ようやくここまで来たか…。
Optane DC
Intelが現地時間30日に、DDR4メモリスロットに挿す事のできる「Optane DC」不揮発性メモリを発表した。これはIntelがMicronと開発したOptaneメモリをメインメモリで使用するというもので、PCI Express接続でなく、DDR4メモリインターフェースで運用する事で、低レイテンシと高速性を実現したもの。
メモリモジュールそのものはOptaneメモリと同様、従来のDRAMと異なり電源を切ってもデータの保持が可能であるため、電源を落としたとしてもデータは保持され、数秒で再起動なども可能となっている。
現時点では1モジュールあたりの最大容量は512GBとなっているが、Optaneメモリのスタック技術が向上すれば、今後はもっと大容量を搭載する事も可能と思われる。
2019年に本格展開
Intelでは、Optane DCを現在サンプル出荷中で、年内には限られたメーカーに出荷する予定としている。
本格的な普及に関しては、2019年を予定していて、今後データセンターを中心に新しいメモリ/ストレージ技術を提供していくとしている。
ま、要するに基本的には商業ベースの技術という事になるので、民生用に下りてくるにはまだまだ時間がかかると考えられるが、この不揮発性メインメモリの技術は昔からいろいろ騒がれていただけに、ようやくここまで来たか、という感じを受けなくもない。
不揮発性である事の未来
基本的にメインメモリというのは、常にデータが書き換えられる事から、NANDフラッシュメモリではとてもその書き換え回数には耐えられないと言われていた。
そこで、MRAM(磁気を利用した不揮発性メモリ)などいろんな技術でデータ内容を保持する事を可能にしたDRAMの代替メモリが研究されてきたが、速度と容量、そしてコストとの兼ね合いでなかなか実現に至っていなかった。
そこにきて3D XPoint技術を使ったOptaneメモリがその弱点をある程度克服、キャッシュに利用できる事を証明し、今ようやくメインメモリの代替という方向で商品化してきたと考えられる。
このメインメモリを不揮発性にする事で、いろんなメリットが生まれると言われている。
まずは再起動の短縮化で、メモリに起動時のメインメモリの内容を残すことで、再起動時に前回内容をそのまま保持している事で一気に起動できるというメリットがある。
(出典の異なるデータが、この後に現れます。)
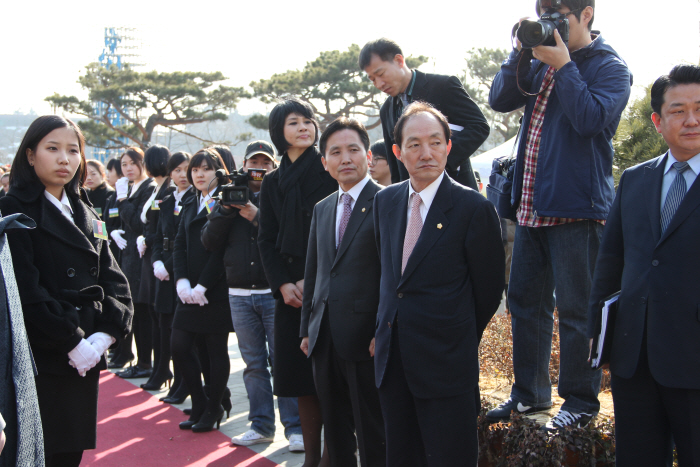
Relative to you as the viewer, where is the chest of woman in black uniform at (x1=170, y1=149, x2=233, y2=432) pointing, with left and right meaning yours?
facing the viewer and to the left of the viewer

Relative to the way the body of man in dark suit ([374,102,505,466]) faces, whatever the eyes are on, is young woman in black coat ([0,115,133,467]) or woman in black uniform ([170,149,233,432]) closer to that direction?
the young woman in black coat

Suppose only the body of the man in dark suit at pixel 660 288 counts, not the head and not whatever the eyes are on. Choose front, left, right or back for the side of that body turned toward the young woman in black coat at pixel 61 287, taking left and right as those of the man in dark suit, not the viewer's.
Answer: right

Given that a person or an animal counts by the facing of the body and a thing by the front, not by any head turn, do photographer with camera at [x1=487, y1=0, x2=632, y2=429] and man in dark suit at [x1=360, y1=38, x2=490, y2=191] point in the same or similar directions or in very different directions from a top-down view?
same or similar directions

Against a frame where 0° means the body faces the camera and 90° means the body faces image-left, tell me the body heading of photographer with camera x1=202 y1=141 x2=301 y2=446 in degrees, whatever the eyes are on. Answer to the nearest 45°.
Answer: approximately 45°

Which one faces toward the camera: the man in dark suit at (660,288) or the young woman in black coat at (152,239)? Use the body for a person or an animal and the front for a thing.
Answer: the man in dark suit

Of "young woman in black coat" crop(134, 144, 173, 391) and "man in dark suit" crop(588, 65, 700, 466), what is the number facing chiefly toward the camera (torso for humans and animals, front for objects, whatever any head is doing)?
1

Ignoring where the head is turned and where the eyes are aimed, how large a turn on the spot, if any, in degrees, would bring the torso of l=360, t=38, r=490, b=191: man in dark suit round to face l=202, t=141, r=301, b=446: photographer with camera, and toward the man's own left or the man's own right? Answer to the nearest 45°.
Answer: approximately 90° to the man's own right

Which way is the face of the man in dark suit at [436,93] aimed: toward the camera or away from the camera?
toward the camera

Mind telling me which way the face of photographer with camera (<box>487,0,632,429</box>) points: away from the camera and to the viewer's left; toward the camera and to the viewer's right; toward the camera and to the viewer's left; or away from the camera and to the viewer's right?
toward the camera and to the viewer's left

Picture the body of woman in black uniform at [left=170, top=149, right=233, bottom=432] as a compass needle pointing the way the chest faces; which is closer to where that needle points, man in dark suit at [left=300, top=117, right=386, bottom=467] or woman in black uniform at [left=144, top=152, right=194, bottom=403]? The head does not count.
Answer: the man in dark suit

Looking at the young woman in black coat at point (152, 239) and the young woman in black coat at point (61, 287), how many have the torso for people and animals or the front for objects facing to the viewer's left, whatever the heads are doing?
1
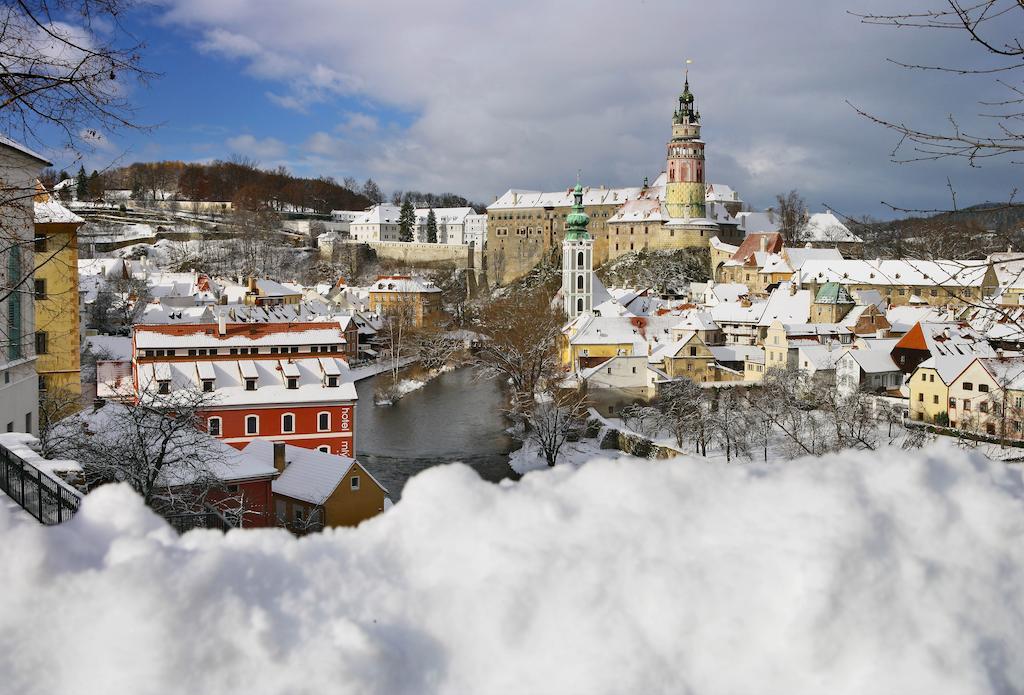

このメリットには一つ弱点があり、メインメモリ内に不具合を内包してしまうと、再起動してもその症状が改善しないという問題がついて回るのだが、このあたりは不揮発性メインメモリが実現可能になった段階で今後いろんな技術との組合せで解決していく可能性が高い。
また、今まで用途として分かれていた、メインメモリとストレージの関係が大きく変わるとかんがえられる。
揮発してしまうメインメモリにデータをロードするというのが通例のプロセスだが、そのメインメモリにデータをロードするという行為の意味合いが異なってくる。おそらく、今後のプログラムの在り方からして変わってくる可能性がある。
ある意味、PCの構造もこれから先の未来に変わっていく可能性がある。そもそも、ストレージのアクセス速度がメインメモリ並になれば、今のメインメモリの必要性はないのである。
Optane DCだけがその未来の鍵になるとは思わないが、不揮発性メインメモリという未来が今後より活性化する事を期待したい。